Consigne:
D'après le texte ci-dessous sur les anciens du Centre Richelieu entrés en religion, que faut-il répondre à ces questions ?
1. De quel groupe la personne dont la prise d'habit est évoquée était-elle présidente ?
2. Qui a fondé les Auxiliatrices de la Charité, et en quelle année ?
3. Dans quel lieu se trouve le monastère des trappistines cité ?

Texte fourni:
Une liste évidemment lacunaire d’anciens du Centre Richelieu entrés en religion permet de se faire une idée du retentissement de cet appel, en même temps que de la variété de ses réalisations concrètes. On imagine sans peine l’écho qu’a pu avoir la prise d’habit de celle qui, en 1954, était la présidente du groupe des Lettres. On aura un minuscule aperçu de la diversité des vocations en constatant que les deux ordres ou congrégations où sont entrées le plus d’anciennes sont d’une part le monastère des trappistines d’Echourgnac, ordre contemplatif, et d’autre part les Auxiliatrices de la Charité à Yerres, fondées par le P. Anisan en 1926, dans le cadre de la mission ouvrière, pour y assurer la place de la contemplation. On retrouve par ailleurs de nombreuses vocations apostoliques.

Données:
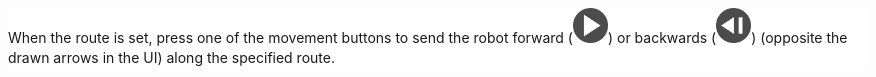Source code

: When the route is set, press one of the movement buttons to send the robot forward (<img src="assets/ezmap/go.png" alt="" width="35">) or backwards (<img src="assets/ezmap/back.png" alt="" width="35">) (opposite the drawn arrows in the UI) along the specified route.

Corrigé:
1. Du groupe des Lettres (elle en était la présidente en 1954).
2. Le P. Anisan, en 1926.
3. À Echourgnac.